(Machine-readable electronics designs)
___
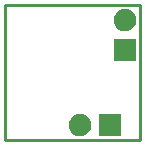
<source format=gbr>
G04 #@! TF.FileFunction,Soldermask,Bot*
%FSLAX46Y46*%
G04 Gerber Fmt 4.6, Leading zero omitted, Abs format (unit mm)*
G04 Created by KiCad (PCBNEW no-vcs-found-product) date 17.07.2015 (пт) 15,05,02 EEST*
%MOMM*%
G01*
G04 APERTURE LIST*
%ADD10C,0.100000*%
%ADD11C,0.254000*%
G04 APERTURE END LIST*
D10*
D11*
X15240000Y-19050000D02*
X26670000Y-19050000D01*
X15240000Y-30480000D02*
X15240000Y-19050000D01*
X26670000Y-30480000D02*
X15240000Y-30480000D01*
X26670000Y-19050000D02*
X26670000Y-30480000D01*
D10*
G36*
X22540841Y-29116769D02*
X22537867Y-29329743D01*
X22537790Y-29330081D01*
X22537790Y-29330085D01*
X22496558Y-29511575D01*
X22420718Y-29681913D01*
X22313236Y-29834278D01*
X22313234Y-29834279D01*
X22178204Y-29962866D01*
X22178201Y-29962870D01*
X22020770Y-30062778D01*
X21846926Y-30130209D01*
X21663300Y-30162586D01*
X21663297Y-30162585D01*
X21476879Y-30158682D01*
X21294765Y-30118640D01*
X21294761Y-30118640D01*
X21123902Y-30043994D01*
X21123898Y-30043991D01*
X20970782Y-29937573D01*
X20841256Y-29803444D01*
X20740251Y-29646715D01*
X20671609Y-29473347D01*
X20637948Y-29289943D01*
X20640552Y-29103501D01*
X20679318Y-28921117D01*
X20752774Y-28749734D01*
X20805448Y-28672806D01*
X20858120Y-28595880D01*
X20858121Y-28595878D01*
X20858122Y-28595878D01*
X20991343Y-28465417D01*
X21147366Y-28363318D01*
X21320251Y-28293469D01*
X21503406Y-28258530D01*
X21689866Y-28259832D01*
X21872521Y-28297326D01*
X22044411Y-28369581D01*
X22198996Y-28473851D01*
X22198998Y-28473852D01*
X22330385Y-28606159D01*
X22433569Y-28761465D01*
X22433569Y-28761466D01*
X22504625Y-28933857D01*
X22540774Y-29116425D01*
X22540773Y-29116430D01*
X22540841Y-29116769D01*
X22540841Y-29116769D01*
G37*
G36*
X25080800Y-30160800D02*
X23179200Y-30160800D01*
X23179200Y-28259200D01*
X25080800Y-28259200D01*
X25080800Y-30160800D01*
X25080800Y-30160800D01*
G37*
G36*
X26350800Y-23810800D02*
X24449200Y-23810800D01*
X24449200Y-21909200D01*
X26350800Y-21909200D01*
X26350800Y-23810800D01*
X26350800Y-23810800D01*
G37*
G36*
X26350841Y-20226769D02*
X26347867Y-20439743D01*
X26347790Y-20440081D01*
X26347790Y-20440085D01*
X26306558Y-20621575D01*
X26230718Y-20791913D01*
X26123236Y-20944278D01*
X26123234Y-20944279D01*
X25988204Y-21072866D01*
X25988201Y-21072870D01*
X25830770Y-21172778D01*
X25656926Y-21240209D01*
X25473300Y-21272586D01*
X25473297Y-21272585D01*
X25286879Y-21268682D01*
X25104765Y-21228640D01*
X25104761Y-21228640D01*
X24933902Y-21153994D01*
X24933898Y-21153991D01*
X24780782Y-21047573D01*
X24651256Y-20913444D01*
X24550251Y-20756715D01*
X24481609Y-20583347D01*
X24447948Y-20399943D01*
X24450552Y-20213501D01*
X24489318Y-20031117D01*
X24562774Y-19859734D01*
X24615448Y-19782806D01*
X24668120Y-19705880D01*
X24668121Y-19705878D01*
X24668122Y-19705878D01*
X24801343Y-19575417D01*
X24957366Y-19473318D01*
X25130251Y-19403469D01*
X25313406Y-19368530D01*
X25499866Y-19369832D01*
X25682521Y-19407326D01*
X25854411Y-19479581D01*
X26008996Y-19583851D01*
X26008998Y-19583852D01*
X26140385Y-19716159D01*
X26243569Y-19871465D01*
X26243569Y-19871466D01*
X26314625Y-20043857D01*
X26350774Y-20226425D01*
X26350773Y-20226430D01*
X26350841Y-20226769D01*
X26350841Y-20226769D01*
G37*
M02*

</source>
___
What is needed is an exact copy of the lines from the start of the records through the line containing "X21123902Y-30043994D01*", with no pictures.

<source format=gbr>
G04 #@! TF.FileFunction,Soldermask,Bot*
%FSLAX46Y46*%
G04 Gerber Fmt 4.6, Leading zero omitted, Abs format (unit mm)*
G04 Created by KiCad (PCBNEW no-vcs-found-product) date 17.07.2015 (пт) 15,05,02 EEST*
%MOMM*%
G01*
G04 APERTURE LIST*
%ADD10C,0.100000*%
%ADD11C,0.254000*%
G04 APERTURE END LIST*
D10*
D11*
X15240000Y-19050000D02*
X26670000Y-19050000D01*
X15240000Y-30480000D02*
X15240000Y-19050000D01*
X26670000Y-30480000D02*
X15240000Y-30480000D01*
X26670000Y-19050000D02*
X26670000Y-30480000D01*
D10*
G36*
X22540841Y-29116769D02*
X22537867Y-29329743D01*
X22537790Y-29330081D01*
X22537790Y-29330085D01*
X22496558Y-29511575D01*
X22420718Y-29681913D01*
X22313236Y-29834278D01*
X22313234Y-29834279D01*
X22178204Y-29962866D01*
X22178201Y-29962870D01*
X22020770Y-30062778D01*
X21846926Y-30130209D01*
X21663300Y-30162586D01*
X21663297Y-30162585D01*
X21476879Y-30158682D01*
X21294765Y-30118640D01*
X21294761Y-30118640D01*
X21123902Y-30043994D01*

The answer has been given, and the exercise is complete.